We are also obliged---for all our sakes---to make sure this never happens again.
In
1980, I reported from central Pennsylvania on what happened to people
there after the accident at Three Mile Island a year before. I
interviewed scores of conservative middle Americans who were suffering
and dying from a wide range of radiation-related diseases. Lives and
families were destroyed in an awful plague of unimaginable cruelty. The
phrase "no one died at Three Mile Island" is one of the worst lies
human beings have ever told.
In 1996, ten years after Chernobyl, I
attended a conference in Kiev commemorating the tenth anniversary of
that disaster.
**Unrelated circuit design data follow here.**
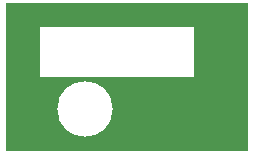
<source format=gbr>
G04 EasyGerb 4 for AutoCAD*
G04 RS274-X Output *
%FSLAX24Y24*%
%MOMM*%
%ADD12C,0.127000*%
%ADD13C,0.007000*%
%ADD14C,4.699354*%
%ADD15R,13.143814X4.296834*%
%ADD16R,20.473078X12.548708*%
%IPPOS*%

%LNBox1_1*%
%LPD*%
G54D16*X188151Y135302D03*
%LNBox2_1*%
%LPC*%
G54D14*X152726Y108201D03*G54D15*X179355Y156540D03*M02*
</source>
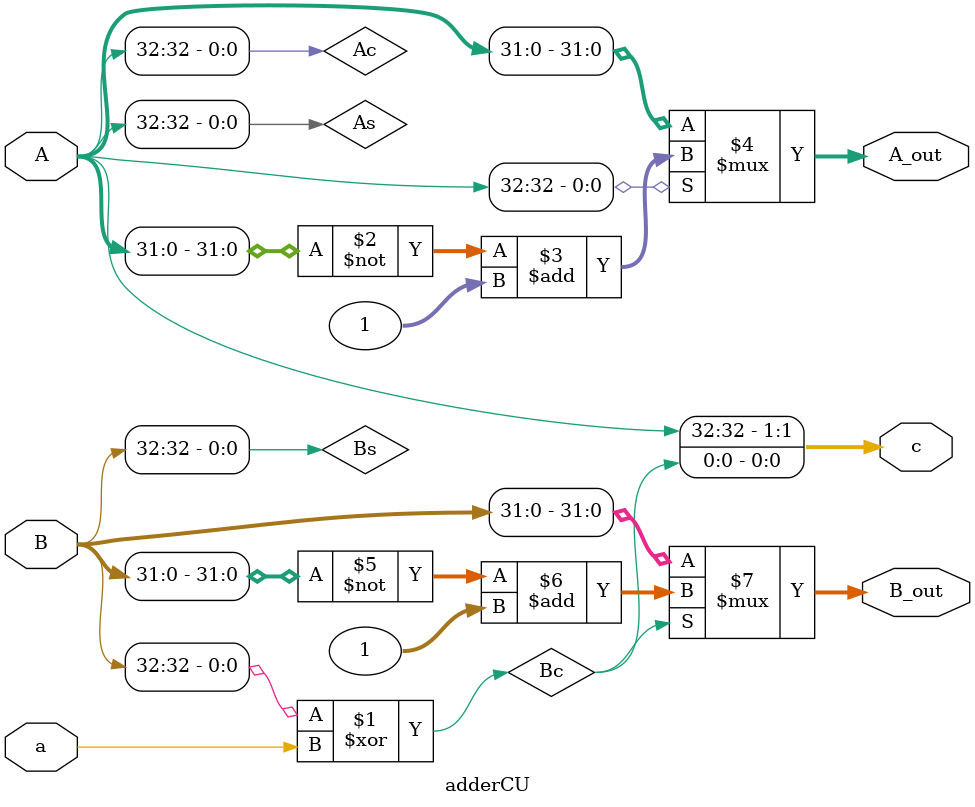
<source format=sv>
module onebitadd (
    input  wire A,
    input  wire B,
    input  wire Cin,
    output wire D,
    output wire Cout
);
    assign D = A ^ B ^ Cin;
    assign Cout = (A & B) | (B & Cin) | (A & Cin);
endmodule

module thirty2bit (
    input  wire Cin,
    input  wire [31:0] X,
    input  wire [31:0] Y,
    output wire [31:0] Sum,
    output wire Cout
);
    wire [32:0] carry;
    assign carry[0] = Cin;

    genvar i;
    generate
        for (i = 0; i < 32; i = i + 1) begin : name4syntax
            onebitadd add (
                .A(X[i]),
                .B(Y[i]),
                .Cin(carry[i]),
                .D(Sum[i]),
                .Cout(carry[i+1])
            );
        end
    endgenerate

    assign Cout = carry[32];
endmodule

module adderCU (
    input  wire [32:0] A,
    input  wire [32:0] B,
    input  wire a,
    output wire [31:0] A_out,
  output wire [31:0] B_out,
  output wire [1:0] c // LINE JUST FOR TESTBENCH. CAN BE REMOVED FOR FINAL PRODUCT. It's just because I wanted to test the Ac and Bc outputs, based on the truth tables to simplify the verification process.
);
   
    wire As = A[32];
    wire Bs = B[32];

    wire Ac = As;          
    wire Bc = Bs ^ a;  

  assign A_out = (Ac) ? (~A[31:0] + 1) : A[31:0];
  assign B_out = (Bc) ? (~B[31:0] + 1) : B[31:0];
  assign c[1]= Ac;// LINE JUST FOR TESTBENCH.
  assign c[0]= Bc;// LINE JUST FOR TESTBENCH. 
endmodule

  
</source>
Now, another fifteen years later, a definitive study has
been published indicating a death toll as high as 985,000...so far.
Today we are in the midst of a disaster with no end in sight. At least four reactors are on fire. The utility has pulled all workers from the site, but may now be sending some back in.
The workers who do this are incomparably brave. They remind us, tragically, of some 800,000 Chernobyl "Liquidators." These were Soviet draftees who were sent into that seething ruin for 60 or 90 seconds each to quickly perform some menial task and then run out.
When I first read that number---800,000---I thought it was a typographical error. But after attending that 1996 conference in Kiev, I spoke in the Russian city of Kaliningrad and met with dozens of these Chernobyl veterans. They tearfully assured me it was accurate. They were angry beyond all measure. They had been promised they would not encounter health problems. But now they were dying in droves.
How many will die at Fukushima we will never know. Never have we faced the prospect of multiple meltdowns, four or more, each with its own potential for gargantuan emissions beyond measure.
If this were happening at just one reactor, it would be cause for worldwide alarm.
One of the units has been powered by Mixed Oxide Fuel. This MOX brew has been heralded as a "swords into ploughshares" breakthrough. It took radioactive materials from old nuclear bombs and turned them into "peaceful" fuel.
It seemed like a neat idea. The benefits to the industry's image were obvious. But they were warned repeatedly that this would introduce plutonium into the burn chain, with a wide range of serious repercussions. Among them was the fact that an accident would spew the deadliest substance ever known into the atmosphere. If breathed in, the tiniest unseen, untasted particle of plutonium can cause a lethal case of lung cancer.
But like so many other warnings, the industry ignored its grassroots critics. Now we all pay the price.
For 25 years the nuclear industry has told us Chernobyl wasn't relevant because it was Soviet technology. Such an accident "could not happen here."
But today it's the Japanese. If anything, they are better at operating nuclear reactors than the Americans. Japanese companies own the Westinghouse nuclear division, whose basic design is in place throughout France. Japanese companies also own the GE nuclear division. Among others, 23 of their US reactors are extremely close or virtually identical in design to Fukushima I, now on fire.
Jeffrey Immelt, head of GE, is one of the many heavy corporate hitters now advising Barack Obama. Obama says (so far) that he has no intention of changing course in nuclear policy. That apparently includes a $36 billion new reactor loan guarantee giveaway in the 2012 budget. Energy Secretary Steven Chu has made clear he considers the situation at US reactors very different from those in Japan. Essentially, he says, "it can't happen here."
Chu and others keep saying that our choice is between nukes and coal, that atomic energy somehow mitigates global warming. This is an important sticking point for millions of concerned citizens, and an important and righteous legion of great activists, who see climate chaos as the ultimate threat.